Survey: New walking-working surfaces training will impact most employers
By: Jennifer Stroschein
Publication: Employee Safety Management Today
Date Posted: 02/16/2017
A recent survey of 366 general industry employers conducted by J. J. Keller & Associates, Inc. indicated that nearly 80 percent of respondents will be impacted by the employee training requirements under new Subpart D, “Walking-Working Surfaces.”
Last November, the Occupational Safety and Health Administration (OSHA) finalized a rule to prevent slips, trips, and falls in general industry workplaces. Among the new provisions is a requirement to train new and current employees. OSHA says that the training requirement is necessary because effective worker training is one of the most critical steps employers can take to prevent employee injuries and fatalities.
OSHA estimates that implementing the new Subpart D requirements, including the training provisions, will annually prevent nearly 30 fatalities and 6,000 injuries due to slips, trips, and falls.
Under 29 CFR 1910.30, employers must train – and retrain – employees who use personal fall protection systems and equipment, such as ladders, to:
- Recognize fall hazards in their work area;
- Minimize these fall hazards; and
- Correctly inspect, set up, use, maintain, disassemble, and store the systems and equipment provided to them for protection.

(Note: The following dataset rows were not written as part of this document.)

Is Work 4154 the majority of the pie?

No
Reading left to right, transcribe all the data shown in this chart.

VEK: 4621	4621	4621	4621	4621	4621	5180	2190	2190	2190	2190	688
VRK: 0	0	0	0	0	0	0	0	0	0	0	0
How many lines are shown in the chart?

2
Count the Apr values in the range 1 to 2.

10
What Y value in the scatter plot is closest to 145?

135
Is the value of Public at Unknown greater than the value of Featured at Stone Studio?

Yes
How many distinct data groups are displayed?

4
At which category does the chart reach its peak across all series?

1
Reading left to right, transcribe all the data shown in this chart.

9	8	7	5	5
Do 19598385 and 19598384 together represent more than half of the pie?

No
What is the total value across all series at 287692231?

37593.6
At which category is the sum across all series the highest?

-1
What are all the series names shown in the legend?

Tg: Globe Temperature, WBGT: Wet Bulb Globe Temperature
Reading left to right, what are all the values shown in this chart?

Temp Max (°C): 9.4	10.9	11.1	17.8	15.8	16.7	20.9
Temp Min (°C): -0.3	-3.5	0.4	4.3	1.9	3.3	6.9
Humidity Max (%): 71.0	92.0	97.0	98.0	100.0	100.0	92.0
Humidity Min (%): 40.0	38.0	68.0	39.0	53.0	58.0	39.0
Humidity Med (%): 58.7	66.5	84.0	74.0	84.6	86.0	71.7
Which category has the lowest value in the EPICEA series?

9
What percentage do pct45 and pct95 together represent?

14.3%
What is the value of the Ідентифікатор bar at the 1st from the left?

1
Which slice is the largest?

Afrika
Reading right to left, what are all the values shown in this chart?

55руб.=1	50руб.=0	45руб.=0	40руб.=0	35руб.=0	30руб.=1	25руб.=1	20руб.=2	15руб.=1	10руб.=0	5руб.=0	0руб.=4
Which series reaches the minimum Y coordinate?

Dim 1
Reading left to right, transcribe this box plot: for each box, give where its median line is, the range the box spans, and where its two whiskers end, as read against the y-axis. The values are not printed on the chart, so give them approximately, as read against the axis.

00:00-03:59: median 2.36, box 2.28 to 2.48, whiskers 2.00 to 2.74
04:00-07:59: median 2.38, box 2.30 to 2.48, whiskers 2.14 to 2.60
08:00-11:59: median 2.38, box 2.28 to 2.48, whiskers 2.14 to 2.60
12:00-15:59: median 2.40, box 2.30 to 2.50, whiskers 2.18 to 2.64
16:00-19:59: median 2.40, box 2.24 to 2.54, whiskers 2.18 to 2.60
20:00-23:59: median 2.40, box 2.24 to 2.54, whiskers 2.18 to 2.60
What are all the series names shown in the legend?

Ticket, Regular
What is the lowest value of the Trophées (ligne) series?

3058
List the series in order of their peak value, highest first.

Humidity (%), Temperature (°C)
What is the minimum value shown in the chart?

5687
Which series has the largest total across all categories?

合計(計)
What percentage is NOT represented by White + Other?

OSHA affords employers flexibility under the rule to tailor their training methods to the needs of their workplaces. The Agency says that different formats (e.g., classroom, demonstration, written, video) and technology (e.g., online, interactive computer-based, web-based) may be used. The training must, however, be developed or prepared by a qualified person and delivered in a manner each worker understands.
The deadline to conduct required walking-working surfaces training is May 17, 2017.